The South Saskatchewan River – now knows as Diefenbaker lake – that flows by Sask Landing Provincial Park is OPEN. The ice went out easily this year, melting slowly over several weeks. When it reached the consistency of a Slushie we had a couple of warm days. Last week we drove to Saskatoon in the morning, following along the edge of the ice covered lake, and returned late afternoon to discover two-thirds of the water open. Heavy with silt, brown and choppy, it contrasted with the silver grey of the last of the ice. Interwoven water and ice formed fascinating patters along the ninety kilometres of the lake.
Today it is all open, silver grey stretching beneath the slate grey of low lying clouds. Often its surface is dimpled by rain drops, as spring showers urge out the green along its banks.

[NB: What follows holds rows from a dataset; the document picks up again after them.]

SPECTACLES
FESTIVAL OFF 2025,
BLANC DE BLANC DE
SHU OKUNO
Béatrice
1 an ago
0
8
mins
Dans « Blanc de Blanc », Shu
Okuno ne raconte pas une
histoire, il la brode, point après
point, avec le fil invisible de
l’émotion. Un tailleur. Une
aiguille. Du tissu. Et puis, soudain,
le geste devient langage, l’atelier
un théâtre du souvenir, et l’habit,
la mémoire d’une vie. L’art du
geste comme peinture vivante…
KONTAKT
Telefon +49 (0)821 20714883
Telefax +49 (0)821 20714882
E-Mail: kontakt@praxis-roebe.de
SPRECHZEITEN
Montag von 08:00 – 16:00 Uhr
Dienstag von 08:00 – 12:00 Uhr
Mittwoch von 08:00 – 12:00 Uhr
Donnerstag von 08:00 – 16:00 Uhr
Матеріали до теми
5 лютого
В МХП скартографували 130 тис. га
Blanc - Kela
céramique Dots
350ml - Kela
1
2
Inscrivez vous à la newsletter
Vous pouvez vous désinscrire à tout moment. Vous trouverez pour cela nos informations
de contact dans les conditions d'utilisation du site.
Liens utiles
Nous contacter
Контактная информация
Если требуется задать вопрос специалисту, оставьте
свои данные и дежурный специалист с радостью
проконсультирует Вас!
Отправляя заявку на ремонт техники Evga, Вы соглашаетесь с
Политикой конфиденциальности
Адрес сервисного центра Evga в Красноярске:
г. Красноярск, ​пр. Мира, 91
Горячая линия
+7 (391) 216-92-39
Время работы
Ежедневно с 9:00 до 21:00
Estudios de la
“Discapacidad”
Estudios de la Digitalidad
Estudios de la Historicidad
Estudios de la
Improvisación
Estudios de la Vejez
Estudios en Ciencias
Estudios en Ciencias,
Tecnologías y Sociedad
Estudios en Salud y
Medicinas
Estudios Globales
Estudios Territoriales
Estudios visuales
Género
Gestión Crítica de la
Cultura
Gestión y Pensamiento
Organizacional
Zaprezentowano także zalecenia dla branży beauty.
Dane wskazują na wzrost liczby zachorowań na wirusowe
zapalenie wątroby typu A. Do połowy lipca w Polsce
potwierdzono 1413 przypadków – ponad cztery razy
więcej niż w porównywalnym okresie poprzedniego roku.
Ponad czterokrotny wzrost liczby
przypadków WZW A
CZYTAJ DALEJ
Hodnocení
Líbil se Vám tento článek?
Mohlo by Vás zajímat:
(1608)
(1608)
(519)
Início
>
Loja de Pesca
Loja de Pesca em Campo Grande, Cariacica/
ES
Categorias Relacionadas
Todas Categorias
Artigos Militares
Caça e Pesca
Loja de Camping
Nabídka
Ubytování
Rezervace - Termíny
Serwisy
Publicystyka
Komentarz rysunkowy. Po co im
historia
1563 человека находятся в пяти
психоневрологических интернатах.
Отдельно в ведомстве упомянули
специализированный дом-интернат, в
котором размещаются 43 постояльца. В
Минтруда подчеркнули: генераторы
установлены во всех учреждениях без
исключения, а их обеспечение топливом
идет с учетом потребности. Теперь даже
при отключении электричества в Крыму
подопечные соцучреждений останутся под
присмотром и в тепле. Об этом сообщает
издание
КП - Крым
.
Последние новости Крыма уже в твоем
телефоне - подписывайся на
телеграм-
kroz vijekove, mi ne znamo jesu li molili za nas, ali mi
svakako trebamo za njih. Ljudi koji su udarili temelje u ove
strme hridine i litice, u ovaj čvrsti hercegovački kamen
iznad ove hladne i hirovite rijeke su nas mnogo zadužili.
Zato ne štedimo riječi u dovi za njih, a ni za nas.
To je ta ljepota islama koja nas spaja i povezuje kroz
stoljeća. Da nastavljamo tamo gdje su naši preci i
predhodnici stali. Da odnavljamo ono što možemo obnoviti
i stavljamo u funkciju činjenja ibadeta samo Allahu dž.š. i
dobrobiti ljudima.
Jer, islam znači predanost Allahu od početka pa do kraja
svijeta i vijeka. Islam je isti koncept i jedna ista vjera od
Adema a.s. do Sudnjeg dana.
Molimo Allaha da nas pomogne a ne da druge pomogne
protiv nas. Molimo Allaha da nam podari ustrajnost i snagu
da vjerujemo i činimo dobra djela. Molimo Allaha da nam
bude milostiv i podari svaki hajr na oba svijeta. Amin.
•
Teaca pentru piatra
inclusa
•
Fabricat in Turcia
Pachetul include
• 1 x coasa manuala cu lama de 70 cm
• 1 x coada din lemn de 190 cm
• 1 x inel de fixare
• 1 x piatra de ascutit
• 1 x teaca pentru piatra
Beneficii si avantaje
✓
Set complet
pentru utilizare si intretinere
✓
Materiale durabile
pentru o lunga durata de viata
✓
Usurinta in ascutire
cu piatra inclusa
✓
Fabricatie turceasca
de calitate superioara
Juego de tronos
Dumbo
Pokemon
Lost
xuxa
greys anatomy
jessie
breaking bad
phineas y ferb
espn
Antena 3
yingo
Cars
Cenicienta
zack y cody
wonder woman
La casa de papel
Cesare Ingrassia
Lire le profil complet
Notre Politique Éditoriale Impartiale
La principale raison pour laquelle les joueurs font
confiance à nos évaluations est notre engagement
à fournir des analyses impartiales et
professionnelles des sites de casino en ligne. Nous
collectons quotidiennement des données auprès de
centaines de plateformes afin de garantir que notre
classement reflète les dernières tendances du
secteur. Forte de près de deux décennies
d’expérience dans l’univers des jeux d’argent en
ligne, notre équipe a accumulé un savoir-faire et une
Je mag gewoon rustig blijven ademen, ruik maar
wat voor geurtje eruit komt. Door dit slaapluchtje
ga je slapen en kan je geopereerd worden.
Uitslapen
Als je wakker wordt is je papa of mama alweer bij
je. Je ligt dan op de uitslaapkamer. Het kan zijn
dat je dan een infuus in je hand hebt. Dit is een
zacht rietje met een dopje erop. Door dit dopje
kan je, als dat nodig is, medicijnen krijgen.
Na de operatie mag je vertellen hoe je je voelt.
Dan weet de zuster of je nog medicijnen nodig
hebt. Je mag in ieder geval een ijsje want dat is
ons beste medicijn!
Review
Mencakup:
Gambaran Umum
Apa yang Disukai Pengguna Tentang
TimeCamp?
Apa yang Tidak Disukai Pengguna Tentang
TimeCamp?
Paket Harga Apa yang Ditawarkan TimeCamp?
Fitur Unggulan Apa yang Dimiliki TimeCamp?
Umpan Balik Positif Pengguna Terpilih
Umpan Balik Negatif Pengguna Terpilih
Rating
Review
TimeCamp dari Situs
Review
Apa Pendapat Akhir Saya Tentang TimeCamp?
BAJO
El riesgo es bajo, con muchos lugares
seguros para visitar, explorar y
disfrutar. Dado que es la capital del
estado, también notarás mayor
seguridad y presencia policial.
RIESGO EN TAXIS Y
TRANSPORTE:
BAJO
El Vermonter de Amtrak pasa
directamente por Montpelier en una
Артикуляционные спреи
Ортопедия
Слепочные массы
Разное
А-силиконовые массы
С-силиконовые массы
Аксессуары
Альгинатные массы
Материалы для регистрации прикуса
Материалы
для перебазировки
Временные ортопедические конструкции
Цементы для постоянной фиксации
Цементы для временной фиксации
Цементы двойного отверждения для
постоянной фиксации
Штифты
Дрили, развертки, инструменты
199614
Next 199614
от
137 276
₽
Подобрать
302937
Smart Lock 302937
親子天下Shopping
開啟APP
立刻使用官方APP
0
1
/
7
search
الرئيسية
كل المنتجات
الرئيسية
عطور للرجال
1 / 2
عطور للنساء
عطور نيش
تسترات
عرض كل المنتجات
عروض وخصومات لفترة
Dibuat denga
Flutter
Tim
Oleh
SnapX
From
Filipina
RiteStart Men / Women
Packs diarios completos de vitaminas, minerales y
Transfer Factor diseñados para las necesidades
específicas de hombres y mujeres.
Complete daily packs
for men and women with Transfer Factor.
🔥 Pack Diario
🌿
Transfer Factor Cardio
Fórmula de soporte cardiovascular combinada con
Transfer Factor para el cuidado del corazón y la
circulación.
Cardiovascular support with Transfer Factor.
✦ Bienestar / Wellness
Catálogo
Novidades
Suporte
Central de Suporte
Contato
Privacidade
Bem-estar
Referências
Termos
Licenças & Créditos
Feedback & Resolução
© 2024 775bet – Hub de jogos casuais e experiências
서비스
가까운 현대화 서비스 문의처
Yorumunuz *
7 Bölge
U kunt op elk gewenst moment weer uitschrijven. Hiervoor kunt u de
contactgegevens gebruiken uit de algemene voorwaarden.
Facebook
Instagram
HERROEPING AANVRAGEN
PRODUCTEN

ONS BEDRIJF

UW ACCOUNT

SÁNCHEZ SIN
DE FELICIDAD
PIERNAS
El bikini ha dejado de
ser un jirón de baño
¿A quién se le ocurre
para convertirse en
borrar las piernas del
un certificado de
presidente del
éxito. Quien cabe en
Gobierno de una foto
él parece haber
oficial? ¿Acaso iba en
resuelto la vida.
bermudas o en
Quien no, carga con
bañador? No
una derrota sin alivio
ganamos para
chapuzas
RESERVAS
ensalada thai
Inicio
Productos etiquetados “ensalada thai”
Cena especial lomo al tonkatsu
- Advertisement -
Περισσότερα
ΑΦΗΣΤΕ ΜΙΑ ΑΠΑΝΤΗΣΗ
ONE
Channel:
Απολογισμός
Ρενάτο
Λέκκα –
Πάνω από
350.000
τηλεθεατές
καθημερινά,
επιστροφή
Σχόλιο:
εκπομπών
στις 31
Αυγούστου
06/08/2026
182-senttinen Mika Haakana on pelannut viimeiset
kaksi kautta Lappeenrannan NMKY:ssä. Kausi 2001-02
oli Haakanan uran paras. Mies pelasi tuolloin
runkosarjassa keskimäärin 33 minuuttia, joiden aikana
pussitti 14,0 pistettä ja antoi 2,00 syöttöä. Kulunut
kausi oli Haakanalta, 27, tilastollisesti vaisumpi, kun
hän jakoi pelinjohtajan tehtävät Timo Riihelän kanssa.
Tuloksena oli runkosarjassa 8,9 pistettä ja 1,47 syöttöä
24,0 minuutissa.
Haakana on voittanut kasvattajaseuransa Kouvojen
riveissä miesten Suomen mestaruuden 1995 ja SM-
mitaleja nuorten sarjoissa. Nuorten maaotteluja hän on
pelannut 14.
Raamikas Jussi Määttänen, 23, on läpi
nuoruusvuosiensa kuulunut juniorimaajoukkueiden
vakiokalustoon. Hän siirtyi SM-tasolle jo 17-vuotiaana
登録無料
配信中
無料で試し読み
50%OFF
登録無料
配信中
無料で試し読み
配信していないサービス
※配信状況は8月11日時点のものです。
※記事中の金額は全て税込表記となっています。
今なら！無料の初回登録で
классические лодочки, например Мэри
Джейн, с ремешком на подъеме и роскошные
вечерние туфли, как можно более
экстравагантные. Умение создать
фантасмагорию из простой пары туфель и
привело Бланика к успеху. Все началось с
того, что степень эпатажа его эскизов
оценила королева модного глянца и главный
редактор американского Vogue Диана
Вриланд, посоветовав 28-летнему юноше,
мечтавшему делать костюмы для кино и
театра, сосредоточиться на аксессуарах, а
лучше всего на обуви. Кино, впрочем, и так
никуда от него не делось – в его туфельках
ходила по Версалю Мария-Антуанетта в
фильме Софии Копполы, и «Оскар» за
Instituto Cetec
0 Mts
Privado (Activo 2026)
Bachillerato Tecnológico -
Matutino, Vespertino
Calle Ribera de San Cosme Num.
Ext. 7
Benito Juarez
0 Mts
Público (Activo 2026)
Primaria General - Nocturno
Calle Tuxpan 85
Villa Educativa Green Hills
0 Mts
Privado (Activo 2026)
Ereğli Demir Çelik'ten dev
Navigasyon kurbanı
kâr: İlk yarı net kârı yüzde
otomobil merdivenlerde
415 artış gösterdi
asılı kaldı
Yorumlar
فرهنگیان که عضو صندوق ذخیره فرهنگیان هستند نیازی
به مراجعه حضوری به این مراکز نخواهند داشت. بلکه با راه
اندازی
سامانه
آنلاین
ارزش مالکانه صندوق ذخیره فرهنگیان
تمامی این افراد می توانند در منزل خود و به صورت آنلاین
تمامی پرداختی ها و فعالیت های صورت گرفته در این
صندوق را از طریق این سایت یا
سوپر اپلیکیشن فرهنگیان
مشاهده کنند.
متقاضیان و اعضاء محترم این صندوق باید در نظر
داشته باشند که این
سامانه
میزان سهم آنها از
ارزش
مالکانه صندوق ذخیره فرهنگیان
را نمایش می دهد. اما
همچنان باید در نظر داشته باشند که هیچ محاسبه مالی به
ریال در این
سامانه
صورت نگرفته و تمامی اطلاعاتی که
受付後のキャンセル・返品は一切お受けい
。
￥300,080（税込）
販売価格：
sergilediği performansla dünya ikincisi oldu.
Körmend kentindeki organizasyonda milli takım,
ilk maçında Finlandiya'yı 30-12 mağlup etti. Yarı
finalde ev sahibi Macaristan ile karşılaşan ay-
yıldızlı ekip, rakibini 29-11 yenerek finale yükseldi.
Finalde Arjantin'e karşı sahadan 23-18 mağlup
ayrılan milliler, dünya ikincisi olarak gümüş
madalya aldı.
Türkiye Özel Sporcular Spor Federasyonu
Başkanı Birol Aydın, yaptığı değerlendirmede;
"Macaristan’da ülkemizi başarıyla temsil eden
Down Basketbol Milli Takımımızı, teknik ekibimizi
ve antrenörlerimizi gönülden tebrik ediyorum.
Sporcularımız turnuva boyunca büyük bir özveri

I’m raring to get the kayaks out of storage, dust them off, load them up and get out on the water. With temperatures running from -3 degrees Celsius to +10 degrees Celsius any attempt would be premature and result in a burrrrry cold trip.
The other deterrent to launching is the fifty feet of mud between me and the water. The river is low, as they have let out a lot of water at the damn over the winter to make room for that coming down from the mountains mid to late June. In the last years the levels have been so high through the summer, much precious river bank has been lost in its raging depths. There are two marinas in the Park which offer the possibility of launching off a cement pad and I will make do with them until the water rises.
This year I am determined to finish another leg, if not the whole, of my odyssey from Sask Landing to Elbow at the end of the lake. I just have to get the weather and my body to cooperate. Wish me luck! Paddles raised.